The eth8 interface which uses the 10d3 device_id e1000e card has an private IP address, and I setup the bridge "switch" on it and make sure guest is using this bridge to get network address.

But, unfortunately, I still could not reproduce the but with comment 0 steps with the following command line:
 /usr/libexec/qemu-kvm -M rhel6.5.0 -cpu Conroe -enable-kvm -m 2G -smp 2,sockets=1,cores=2,threads=1 -name rhel6.3 -uuid 4c84db67-faf8-4498-9829-19a3d6431d9d -rtc base=localtime,driftfix=slew -drive file=/home/RHEL-Server-6.5-64-virtio.qcow2,if=none,id=drive-virtio-disk0,format=qcow2,cache=none,werror=stop,rerror=stop,aio=native -device virtio-blk-pci,bus=pci.0,drive=drive-virtio-disk0,id=virtio-disk0,addr=0x5 -netdev tap,id=hostnet0,vhost=on,script=/etc/qemu-ifup -device virtio-net-pci,netdev=hostnet0,id=net0,mac=00:1a:2a:42:10:66,bus=pci.0,addr=0x3 -usb -device usb-tablet,id=input0 -boot c -monitor stdio  -drive if=none,media=cdrom,id=drive-ide0-1-0,readonly=on,format=raw -device ide-drive,bus=ide.1,unit=0,drive=drive-ide0-1-0,id=ide0-1-0 -vnc :10  -qmp tcp:0:4444,server,nowait -chardev socket,path=/tmp/qzhang-test,server,nowait,id=isa1 -device isa-serial,chardev=isa1,id=isa-serial1 -device virtio-serial-pci,id=virtio-serial0,max_ports=16,bus=pci.0,addr=0x4 -chardev socket,path=/tmp/qga.sock,server,nowait,id=qga0 -device virtserialport,chardev=qga0,name=org.qemu.guest_agent.0,bus=virtio-serial0.0 -device virtio-balloon-pci,bus=pci.0,id=balloon0 -global PIIX4_PM.disable_s3=0 -global PIIX4_PM.disable_s4=0

So I plan to have a try with comment 27 scenario later. 

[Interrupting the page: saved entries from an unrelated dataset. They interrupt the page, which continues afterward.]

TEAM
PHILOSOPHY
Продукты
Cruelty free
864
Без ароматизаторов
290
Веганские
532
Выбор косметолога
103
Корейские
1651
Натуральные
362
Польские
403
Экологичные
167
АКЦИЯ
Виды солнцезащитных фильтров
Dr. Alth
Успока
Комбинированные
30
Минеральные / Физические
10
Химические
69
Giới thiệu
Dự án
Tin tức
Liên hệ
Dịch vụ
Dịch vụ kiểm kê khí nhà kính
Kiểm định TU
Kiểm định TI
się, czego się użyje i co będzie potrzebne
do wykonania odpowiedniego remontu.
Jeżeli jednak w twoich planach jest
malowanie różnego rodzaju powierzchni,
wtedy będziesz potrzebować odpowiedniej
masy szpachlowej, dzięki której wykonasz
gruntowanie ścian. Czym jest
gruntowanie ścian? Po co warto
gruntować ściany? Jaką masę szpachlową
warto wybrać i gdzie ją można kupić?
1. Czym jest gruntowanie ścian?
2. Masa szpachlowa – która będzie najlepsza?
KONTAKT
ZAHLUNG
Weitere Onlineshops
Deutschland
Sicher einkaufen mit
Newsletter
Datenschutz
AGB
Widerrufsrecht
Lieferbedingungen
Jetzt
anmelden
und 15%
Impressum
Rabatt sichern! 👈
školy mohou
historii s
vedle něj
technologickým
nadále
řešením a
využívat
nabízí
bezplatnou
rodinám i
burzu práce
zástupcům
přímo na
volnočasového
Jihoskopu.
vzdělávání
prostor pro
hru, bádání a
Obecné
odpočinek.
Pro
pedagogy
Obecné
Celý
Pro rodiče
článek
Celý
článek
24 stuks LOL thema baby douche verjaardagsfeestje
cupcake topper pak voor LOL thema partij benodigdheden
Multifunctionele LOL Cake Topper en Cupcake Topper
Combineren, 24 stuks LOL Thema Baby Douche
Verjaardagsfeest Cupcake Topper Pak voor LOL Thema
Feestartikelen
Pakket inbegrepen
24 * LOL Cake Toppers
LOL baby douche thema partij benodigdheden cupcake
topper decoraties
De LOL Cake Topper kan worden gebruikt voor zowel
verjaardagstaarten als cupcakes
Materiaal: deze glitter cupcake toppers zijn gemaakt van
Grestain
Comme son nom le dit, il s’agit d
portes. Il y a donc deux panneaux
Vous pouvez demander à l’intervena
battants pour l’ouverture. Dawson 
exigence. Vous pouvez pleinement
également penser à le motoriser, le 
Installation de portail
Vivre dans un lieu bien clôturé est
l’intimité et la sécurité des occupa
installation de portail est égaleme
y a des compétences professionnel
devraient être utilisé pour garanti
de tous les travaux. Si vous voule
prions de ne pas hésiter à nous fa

The package version I used:
Host:
kernel-2.6.32-431.el6.x86_64
qemu-kvm-0.12.1.2-2.426.el6.x86_64
Guest:
kernel-2.6.32-431.el6.x86_64

Comment 83 John Greene 2014-05-20 13:53:37 UTC

Thanks for the updates and your efforts.

Also available to you (while brew keeps it, if not, I'll make available) is the latest RHEL 6.6 build from upstream.  Might be interesting test for you if you would like to see that as well. THere are a few patches that adjust the tx path that might make things work as this is somewhat a timing issue.

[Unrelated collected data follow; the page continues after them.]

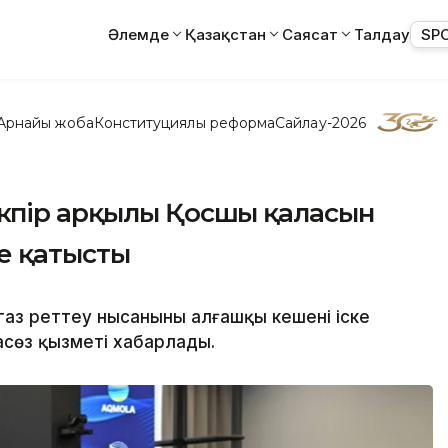
Әлемде
Қазақстан
Саясат
Талдау
SP
Арнайы жоба
Конституциялық реформа
Сайлау-2026
өпір арқылы Қосшы қаласын
не қатысты
газ реттеу нысанының алғашқы кешені іске
асөз қызметі хабарлады.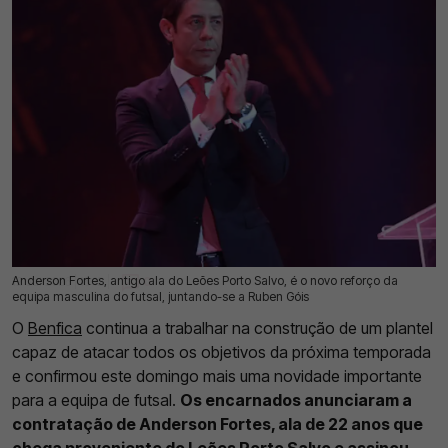
Anderson Fortes, antigo ala do Leões Porto Salvo, é o novo reforço da
12 Jul 2026 | 16:12 |
0
equipa masculina do futsal, juntando-se a Ruben Góis
O
Benfica
continua a trabalhar na construção de um plantel
capaz de atacar todos os objetivos da próxima temporada
e confirmou este domingo mais uma novidade importante
para a equipa de futsal.
Os encarnados anunciaram a
contratação de Anderson Fortes, ala de 22 anos que
chega proveniente do Leões Porto Salvo e assinou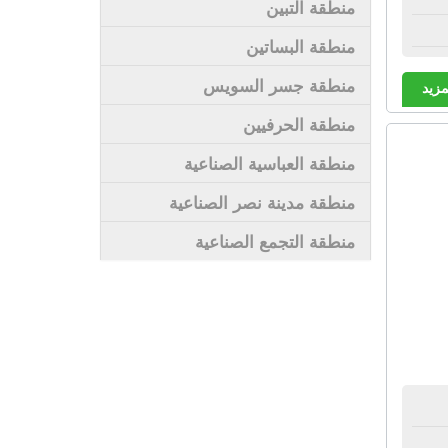
منطقة التبين
منطقة البساتين
منطقة جسر السويس
مزيد
منطقة الحرفيين
منطقة العباسية الصناعية
منطقة مدينة نصر الصناعية
منطقة التجمع الصناعية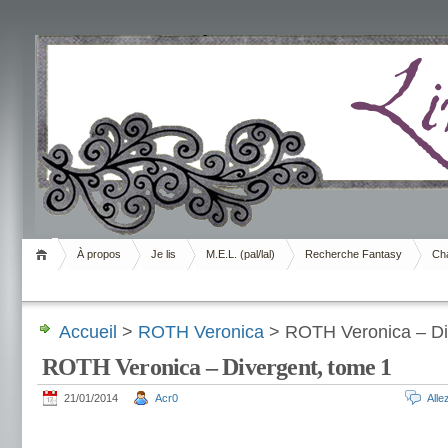
Livrement
À propos
Je lis
M.E.L. (pal/lal)
Recherche Fantasy
Cha
Accueil
>
ROTH Veronica
> ROTH Veronica – Di
ROTH Veronica – Divergent, tome 1
21/01/2014
Acr0
All
.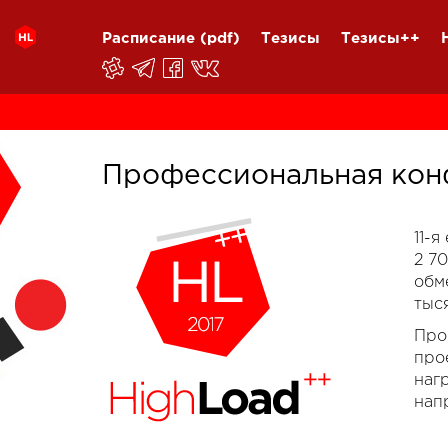
Расписание
(pdf)
Тезисы
Тезисы++
Профессиональная кон
11-
2 7
обм
тыс
Про
про
наг
нап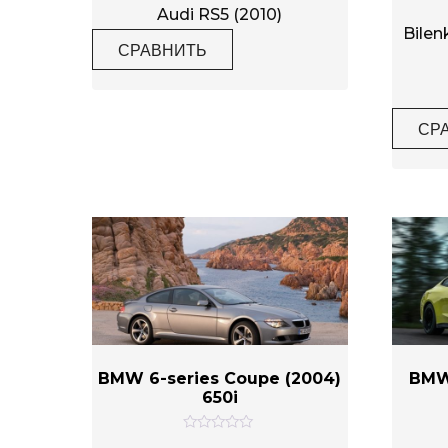
ц
Audi RS5 (2010)
е
Bilen
н
СРАВНИТЬ
к
а
0
и
з
5
СР
BMW 6-series Coupe (2004)
BMW
650i
О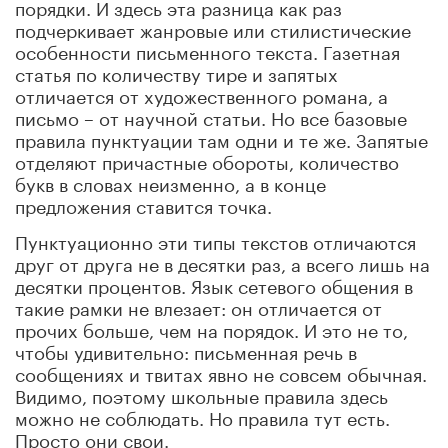
порядки. И здесь эта разница как раз
подчеркивает жанровые или стилистические
особенности письменного текста. Газетная
статья по количеству тире и запятых
отличается от художественного романа, а
письмо – от научной статьи. Но все базовые
правила пунктуации там одни и те же. Запятые
отделяют причастные обороты, количество
букв в словах неизменно, а в конце
предложения ставится точка.
Пунктуационно эти типы текстов отличаются
друг от друга не в десятки раз, а всего лишь на
десятки процентов. Язык сетевого общения в
такие рамки не влезает: он отличается от
прочих больше, чем на порядок. И это не то,
чтобы удивительно: письменная речь в
сообщениях и твитах явно не совсем обычная.
Видимо, поэтому школьные правила здесь
можно не соблюдать. Но правила тут есть.
Просто они свои.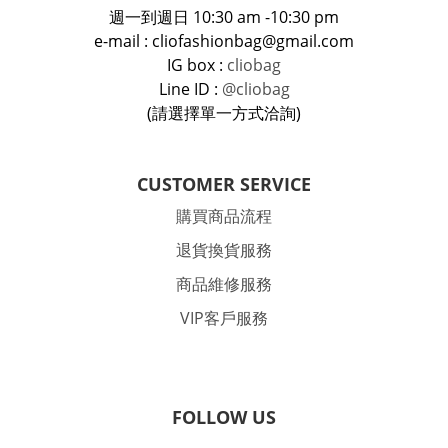
週一到週日 10:30 am -10:30 pm
e-mail : cliofashionbag@gmail.com
IG box :
cliobag
Line ID :
@cliobag
(請選擇單一方式洽詢)
CUSTOMER SERVICE
購買商品流程
退貨換貨服務
商品維修服務
VIP客戶服務
FOLLOW US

https://brewweb.devel.redhat.com/taskinfo?taskID=7466674

Comment 87 Ademar Reis 2014-06-05 22:15:31 UTC

S3/S4 support is tech-preview in RHEL6 and it'll be promoted to fully supported
at some point, but only in RHEL7.

Therefore we're closing all S3/S4 related bugs in RHEL6. New bugs will be
considered only if they're regressions or break some important use-case or
certification.

RHEL7 is being more extensively tested and effort from QE is underway in
certifying that this particular bug is not present there.

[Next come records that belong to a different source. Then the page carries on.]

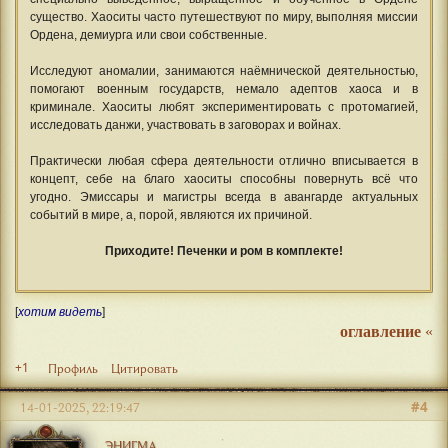
существо. Хаоситы часто путешествуют по миру, выполняя миссии
Ордена, демиурга или свои собственные.
Исследуют аномалии, занимаются наёмнической деятельностью,
помогают военным государств, немало адептов хаоса и в
криминале. Хаоситы любят экспериментировать с протомагией,
исследовать данжи, участвовать в заговорах и войнах.
Практически любая сфера деятельности отлично вписывается в
концепт, себе на благо хаоситы способны повернуть всё что
угодно. Эмиссары и магистры всегда в авангарде актуальных
событий в мире, а, порой, являются их причиной.
Приходите! Печенки и ром в комплекте!
[
хотим видеть
]
оглавление
«
+1
Профиль
Цитировать
#4
14-01-2025, 22:19:47
ЭНИГМА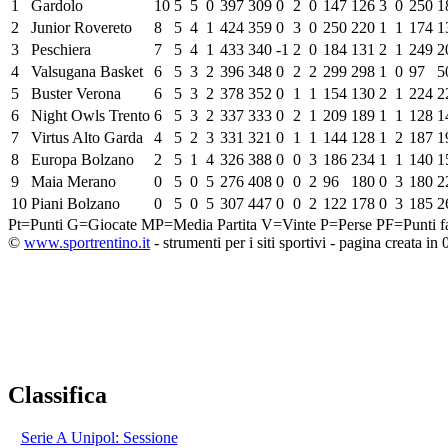
1
Gardolo
10
5
5
0
397
309
0
2
0
147
126
3
0
250
1
2
Junior Rovereto
8
5
4
1
424
359
0
3
0
250
220
1
1
174
1
3
Peschiera
7
5
4
1
433
340
-1
2
0
184
131
2
1
249
2
4
Valsugana Basket
6
5
3
2
396
348
0
2
2
299
298
1
0
97
5
5
Buster Verona
6
5
3
2
378
352
0
1
1
154
130
2
1
224
2
6
Night Owls Trento
6
5
3
2
337
333
0
2
1
209
189
1
1
128
1
7
Virtus Alto Garda
4
5
2
3
331
321
0
1
1
144
128
1
2
187
1
8
Europa Bolzano
2
5
1
4
326
388
0
0
3
186
234
1
1
140
1
9
Maia Merano
0
5
0
5
276
408
0
0
2
96
180
0
3
180
2
10
Piani Bolzano
0
5
0
5
307
447
0
0
2
122
178
0
3
185
2
Pt=Punti
G=Giocate
MP=Media Partita
V=Vinte
P=Perse
PF=Punti fa
©
www.sportrentino.it
- strumenti per i siti sportivi - pagina creata in 
Classifica
Serie A Unipol: Sessione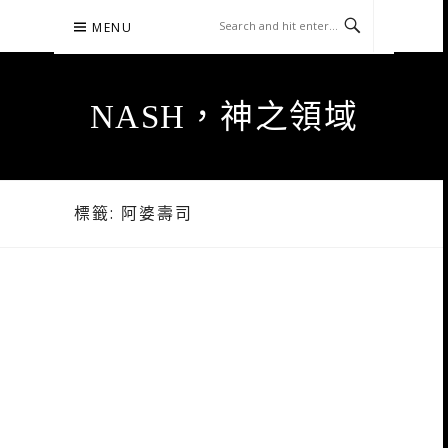
Skip
MENU
to
content
NASH，神之領域
標籤:
阿婆壽司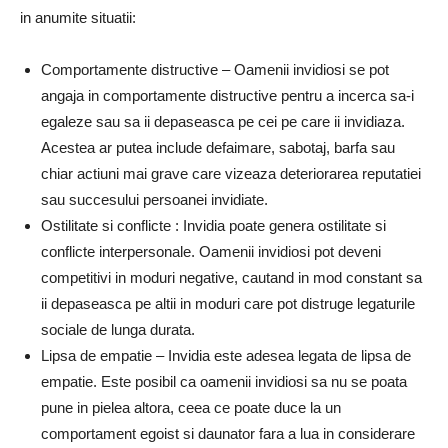
in anumite situatii:
Comportamente distructive – Oamenii invidiosi se pot
angaja in comportamente distructive pentru a incerca sa-i
egaleze sau sa ii depaseasca pe cei pe care ii invidiaza.
Acestea ar putea include defaimare, sabotaj, barfa sau
chiar actiuni mai grave care vizeaza deteriorarea reputatiei
sau succesului persoanei invidiate.
Ostilitate si conflicte : Invidia poate genera ostilitate si
conflicte interpersonale. Oamenii invidiosi pot deveni
competitivi in moduri negative, cautand in mod constant sa
ii depaseasca pe altii in moduri care pot distruge legaturile
sociale de lunga durata.
Lipsa de empatie – Invidia este adesea legata de lipsa de
empatie. Este posibil ca oamenii invidiosi sa nu se poata
pune in pielea altora, ceea ce poate duce la un
comportament egoist si daunator fara a lua in considerare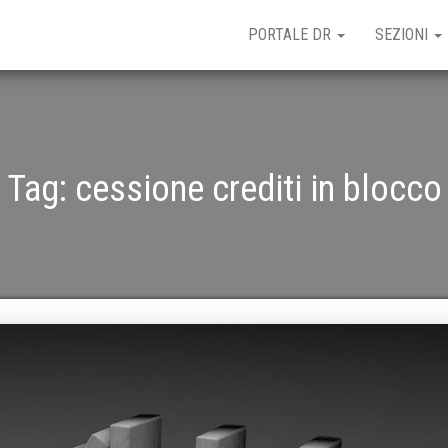
PORTALE DR
SEZIONI
Tag:
cessione crediti in blocco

Please reopen with a justification if you believe this bug should not be
closed. We'll consider them on a case-by-case basis following a best effort
approach.


Thank you.

Comment 88 John Greene 2014-06-06 12:53:20 UTC

I had ported the DMA patch in question to RHEL7 already.  Given comment 87, it would seem more reasonable to chase the issues (DMA memory corruption and ethtool diagnostics causing failure of link (comment 61).

Any problem dup'ing this to RHEL 7 then?  Seems a couple issues that need to be addressed there.

Comment 89 Marcelo Tosatti 2014-06-06 17:08:06 UTC

(In reply to John Greene from comment #88)
> I had ported the DMA patch in question to RHEL7 already.  Given comment 87,
> it would seem more reasonable to chase the issues (DMA memory corruption and
> ethtool diagnostics causing failure of link (comment 61).
> 
> Any problem dup'ing this to RHEL 7 then?  Seems a couple issues that need to
> be addressed there.

John,

Please do so as we know the problem is still present.